| Bérangère Hassenforder | Février 2020 |

 

 

Alors que le groupe de pression britannique Extinction Rebellion manifeste dans les grandes capitales, que Greta Thunberg fustige l’inaction des dirigeants de la planète sur le changement climatique, comment pouvons-nous intégrer ces tendances dans la gestion de patrimoine ?

 

L’aventure a commencé il y a quelques années chez Altyx à la demande de deux familles souhaitant investir dans des fonds éthiques uniquement. Ces demandes, quasi impossibles à satisfaire il y a 15 ans car réduisant drastiquement le périmètre d’investissement, le sont aujourd’hui. Et poussés dans nos recherches nous avons découvert des fonds établis depuis plusieurs années satisfaisant à la fois nos critères de recherches classiques et les exigences de nos clients.

 

Alors qu’il y a-t-il sous l’appellation éthique ou ISRD pour Investissement Socialement Responsable et Durable?

 

Initiés dans les années 30 par des groupes religieux américains, les fonds éthiques ont parcouru un long chemin. Historiquement, de grands groupes religieux, tels que les Quakers, détenaient des fonds importants. Dans les années trente, ces groupes se sont dit qu’il serait bon d’investir ces capitaux dans des entreprises qui n’enfreignaient pas certaines règles morales. L’investissement éthique était né.

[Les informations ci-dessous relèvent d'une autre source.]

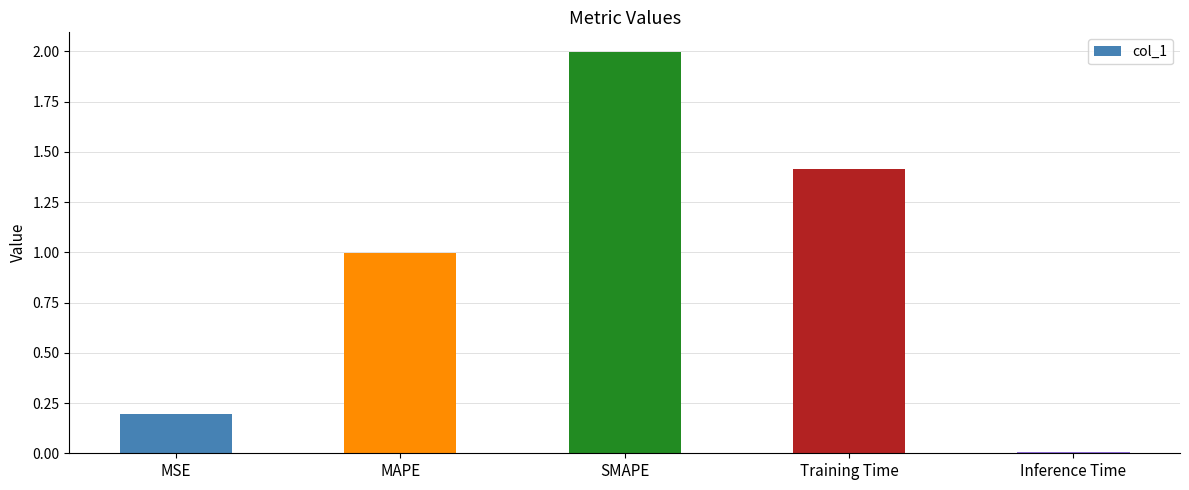

The chart shows a value of 1.0 at MAPE. True or false?

True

En Europe, la naissance des fonds éthiques est apparue plus tard. En France, elle date de 1983 avec la naissance des premiers fonds religieux.

 

Au départ, ce concept était surtout d’ordre écologique et moral, c’est-à-dire des fonds qui n’investissent pas dans l’industrie polluante, les armes ou le travail des enfants.

 

Les attentes ont évolué vers une notion plus sociétale avec le concept de développement durable où l’on respecte à la fois son environnement naturel mais aussi social. Les fonds éthiques ont clairement introduit un concept de développement durable en gestion de portefeuille.

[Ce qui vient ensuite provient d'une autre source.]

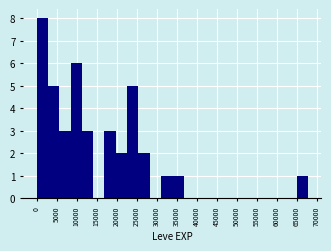

How tall is the bar that spans 22500 to 25500 on the x-axis? Neither the bar edges nor the heights are printed on the chart, so give them approximately, as read against the axes.

5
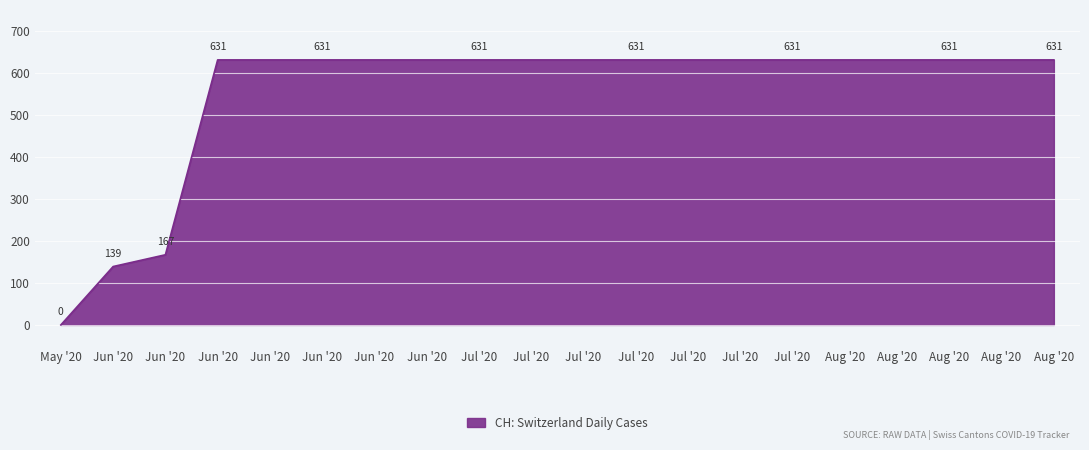

List the labels in order of value, largest first.

Jun '20, Jun '20, Jun '20, Jun '20, Jun '20, Jul '20, Jul '20, Jul '20, Jul '20, Jul '20, Jul '20, Jul '20, Aug '20, Aug '20, Aug '20, Aug '20, Aug '20, Jun '20, Jun '20, May '20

Toutefois certaines notions restent difficiles à quantifier et à interpréter (la gouvernance d’entreprise, le risque réputationnel, manipulation de l’information ou des données personnelles, etc).

 

Comment se mesurent-elles et comment les entreprises sont-elles alors notées sur ce concept d’investissement durable et éthique ?

 

Certaines sociétés de gestion établissent leur propre outil de mesure. Selon leur taille et les moyens attribués, on les considère plus ou moins fiables. Certains comprennent des fonds thématiques de valeurs à protéger ou développer, telles que l’eau, l’insertion et l’emploi, et la sécurité.

 

De grands groupes spécialisés dans la fourniture d’information financière tels que Bloomberg ou Morningstar ont aussi établi leur outil de notation. Ce dernier travaille depuis 2016 en partenariat avec une société spécialisée dans l’analyse des problématiques d’Environnement, Social et de Gouvernance, « ESG », pour établir un système de notation. La mesure se fait de 1 à 5 globes, 5 globes indiquant que les sous-jacents de ce fonds, ou les entreprises qui en font partie, ont des scores ESG parmi les 10% les meilleurs. Grâce à ces instruments de mesure, on peut ainsi orienter le choix d’investissement même à un niveau particulier vers des fonds intégrant le concept de développement durable.

 

La qualité des outils de mesure établis ne peut aller qu’en progressant. On ne peut que se réjouir de l’évolution de la communication de nombreuses entreprises qui, sous la pression de la rue et des médias, favorisent les notions de protection de l’environnement, de responsabilité sociale et de gouvernance ; la tendance est forte en Europe, se développe en Asie et aussi aux USA.

 

L’investissement éthique devient un champ des possibles avec des outils innovants en constante évolution et progrès. Tout en conservant des critères de sélection quantitatifs et qualitatifs stricts, il est dorénavant possible d’intégrer de plus en plus de fonds notés sur des bases ESG dans des stratégies d’allocations d’actifs des portefeuilles. Et de proposer des solutions aux investisseurs-actionnaires souhaitant être des acteurs responsables du financement de l’économie.